Print every line of the following rows in the same order, keeping each character, line break, and cut-off word unchanged.

╭──

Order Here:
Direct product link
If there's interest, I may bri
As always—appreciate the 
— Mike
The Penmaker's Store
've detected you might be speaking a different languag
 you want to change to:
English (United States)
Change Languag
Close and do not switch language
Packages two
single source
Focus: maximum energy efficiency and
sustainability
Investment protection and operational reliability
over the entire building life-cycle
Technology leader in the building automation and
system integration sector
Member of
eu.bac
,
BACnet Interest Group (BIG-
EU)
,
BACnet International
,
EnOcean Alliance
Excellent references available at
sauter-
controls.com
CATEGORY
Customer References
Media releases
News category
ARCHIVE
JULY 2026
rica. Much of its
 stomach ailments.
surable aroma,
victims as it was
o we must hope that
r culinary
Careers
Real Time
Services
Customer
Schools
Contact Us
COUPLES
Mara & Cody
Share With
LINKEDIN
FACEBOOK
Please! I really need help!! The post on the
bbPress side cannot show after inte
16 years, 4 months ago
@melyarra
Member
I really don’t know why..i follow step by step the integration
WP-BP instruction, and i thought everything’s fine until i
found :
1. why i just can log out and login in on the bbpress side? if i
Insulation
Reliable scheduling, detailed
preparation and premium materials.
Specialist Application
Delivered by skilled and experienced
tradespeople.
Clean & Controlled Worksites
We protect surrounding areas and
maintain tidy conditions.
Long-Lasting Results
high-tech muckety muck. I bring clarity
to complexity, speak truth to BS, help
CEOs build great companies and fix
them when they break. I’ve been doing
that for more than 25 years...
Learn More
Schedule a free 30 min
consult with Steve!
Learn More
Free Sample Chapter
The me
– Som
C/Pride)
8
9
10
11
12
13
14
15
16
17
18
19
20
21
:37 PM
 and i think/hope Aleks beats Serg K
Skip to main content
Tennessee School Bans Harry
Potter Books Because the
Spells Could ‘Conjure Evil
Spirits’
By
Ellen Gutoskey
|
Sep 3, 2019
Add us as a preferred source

╰──

ANSWER FOR THIS EXERCISE>
Order Here:
Direct product link
If there's interest, I may bri
As always—appreciate the 
— Mike
The Penmaker's Store
've detected you might be speaking a different languag
 you want to change to:
English (United States)
Change Languag
Close and do not switch language
Packages two
single source
Focus: maximum energy efficiency and
sustainability
Investment protection and operational reliability
over the entire building life-cycle
Technology leader in the building automation and
system integration sector
Member of
eu.bac
,
BACnet Interest Group (BIG-
EU)
,
BACnet International
,
EnOcean Alliance
Excellent references available at
sauter-
controls.com
CATEGORY
Customer References
Media releases
News category
ARCHIVE
JULY 2026
rica. Much of its
 stomach ailments.
surable aroma,
victims as it was
o we must hope that
r culinary
Careers
Real Time
Services
Customer
Schools
Contact Us
COUPLES
Mara & Cody
Share With
LINKEDIN
FACEBOOK
Please! I really need help!! The post on the
bbPress side cannot show after inte
16 years, 4 months ago
@melyarra
Member
I really don’t know why..i follow step by step the integration
WP-BP instruction, and i thought everything’s fine until i
found :
1. why i just can log out and login in on the bbpress side? if i
Insulation
Reliable scheduling, detailed
preparation and premium materials.
Specialist Application
Delivered by skilled and experienced
tradespeople.
Clean & Controlled Worksites
We protect surrounding areas and
maintain tidy conditions.
Long-Lasting Results
high-tech muckety muck. I bring clarity
to complexity, speak truth to BS, help
CEOs build great companies and fix
them when they break. I’ve been doing
that for more than 25 years...
Learn More
Schedule a free 30 min
consult with Steve!
Learn More
Free Sample Chapter
The me
– Som
C/Pride)
8
9
10
11
12
13
14
15
16
17
18
19
20
21
:37 PM
 and i think/hope Aleks beats Serg K
Skip to main content
Tennessee School Bans Harry
Potter Books Because the
Spells Could ‘Conjure Evil
Spirits’
By
Ellen Gutoskey
|
Sep 3, 2019
Add us as a preferred source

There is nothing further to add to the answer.